**** TEXT SEGMENT ****

Just a few more sleeps to Christmas…

It’s Christmas again. Panic time! What on earth am I going to get the family? Will we even be able to get together with all these transport strikes happening? And with inflation at a record high, will we be able to afford it anyway? Apparently, over 20% of families will take out an overdraft or otherwise find credit to pay for Christmas. And half of these will be borrowing money to cover the cost of Christmas food itself, not just all the presents and other stuff that Christmas entails. Help…But however you approach it, I really do hope you enjoy your Christmas, manage to avoid the onslaught of commercialism or the pressure to follow other people’s agendas, and appreciate deeply what this fantastic feast is all about.

Because it really is something worth celebrating. The Bible is full of celebrations and it seems that God joins in the fun when we focus on the good things he has given us and celebrate together with others.

**** RECORDS ****

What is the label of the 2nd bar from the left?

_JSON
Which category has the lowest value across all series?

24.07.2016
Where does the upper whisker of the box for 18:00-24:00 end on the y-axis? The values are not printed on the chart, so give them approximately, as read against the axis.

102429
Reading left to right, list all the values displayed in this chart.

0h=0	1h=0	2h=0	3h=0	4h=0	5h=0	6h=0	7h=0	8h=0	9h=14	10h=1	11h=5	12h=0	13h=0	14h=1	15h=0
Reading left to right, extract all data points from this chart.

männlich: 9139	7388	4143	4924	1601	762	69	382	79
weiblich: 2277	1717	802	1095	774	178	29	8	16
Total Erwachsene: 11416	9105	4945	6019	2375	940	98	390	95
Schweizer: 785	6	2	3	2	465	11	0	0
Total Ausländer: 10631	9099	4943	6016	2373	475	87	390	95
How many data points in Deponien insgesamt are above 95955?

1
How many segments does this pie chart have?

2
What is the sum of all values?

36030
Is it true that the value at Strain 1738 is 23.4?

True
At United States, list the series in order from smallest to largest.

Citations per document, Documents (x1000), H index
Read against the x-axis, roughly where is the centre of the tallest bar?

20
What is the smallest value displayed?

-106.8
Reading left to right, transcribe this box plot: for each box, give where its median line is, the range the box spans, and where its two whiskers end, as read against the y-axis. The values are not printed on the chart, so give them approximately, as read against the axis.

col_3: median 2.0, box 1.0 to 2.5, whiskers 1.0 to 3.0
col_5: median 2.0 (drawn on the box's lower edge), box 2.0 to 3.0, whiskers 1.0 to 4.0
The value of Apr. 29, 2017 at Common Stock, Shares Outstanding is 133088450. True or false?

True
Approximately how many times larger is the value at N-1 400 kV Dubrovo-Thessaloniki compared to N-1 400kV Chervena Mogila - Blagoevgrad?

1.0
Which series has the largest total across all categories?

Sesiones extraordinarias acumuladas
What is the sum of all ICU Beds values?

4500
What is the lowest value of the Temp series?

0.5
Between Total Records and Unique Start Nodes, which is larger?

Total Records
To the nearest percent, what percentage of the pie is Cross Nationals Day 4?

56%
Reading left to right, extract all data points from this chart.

****

- _ACTIVITY LIST_
1. Print the passage of the Christmas piece that opens with the words containing "Just a few more" and closes with "is all about.".
2. Translate this sentence from the Christmas piece into Spanish: "The Bible is full of celebrations and it seems that God joins in the fun when we focus on the good things he has given us and celebrate together with others."
3. Continue the Christmas piece from its final sentence onward.

- _RESPONSE LIST_
1.
Just a few more sleeps to Christmas…

It’s Christmas again. Panic time! What on earth am I going to get the family? Will we even be able to get together with all these transport strikes happening? And with inflation at a record high, will we be able to afford it anyway? Apparently, over 20% of families will take out an overdraft or otherwise find credit to pay for Christmas. And half of these will be borrowing money to cover the cost of Christmas food itself, not just all the presents and other stuff that Christmas entails. Help…But however you approach it, I really do hope you enjoy your Christmas, manage to avoid the onslaught of commercialism or the pressure to follow other people’s agendas, and appreciate deeply what this fantastic feast is all about.

2. La Biblia está llena de celebraciones y parece que Dios se une a la diversión cuando nos centramos en las cosas buenas que nos ha dado y celebramos junto con otros.

3.
Israel, for example, was told to keep back a tenth of all they produced. But this wasn’t some religious tax – it was used to help the poor, widows, orphans and foreigners in the land; and to supply the needs of the priests and Levites who had no land of their own.

But every third year the Israelites were instructed to take their money to Jerusalem, and when there, to buy choice food, and wine or beer, and celebrate joyfully before God. Families and friends, unashamedly spending time together, creating an environment of joyful celebration over good food and drink. Sounds like a plan! You don’t need to take out a mortgage to have a decent celebration, but it’s also not free. Strengthening relationships and building memories comes at a price, but one that apparently God thinks is worth paying.

Celebrating also needs a focus – maybe that’s why we like birthdays and other such occasions. Otherwise, it just becomes plain hedonism, having a good time for the sake of it. A celebration needs a reason, something that we can genuinely rejoice over. And at Christmas, Christ certainly is “the reason for the season”, as the saying goes. So best not to let the fun and games obscure what it’s all about, but make time and space alongside all that to appreciate again just how Christmas started.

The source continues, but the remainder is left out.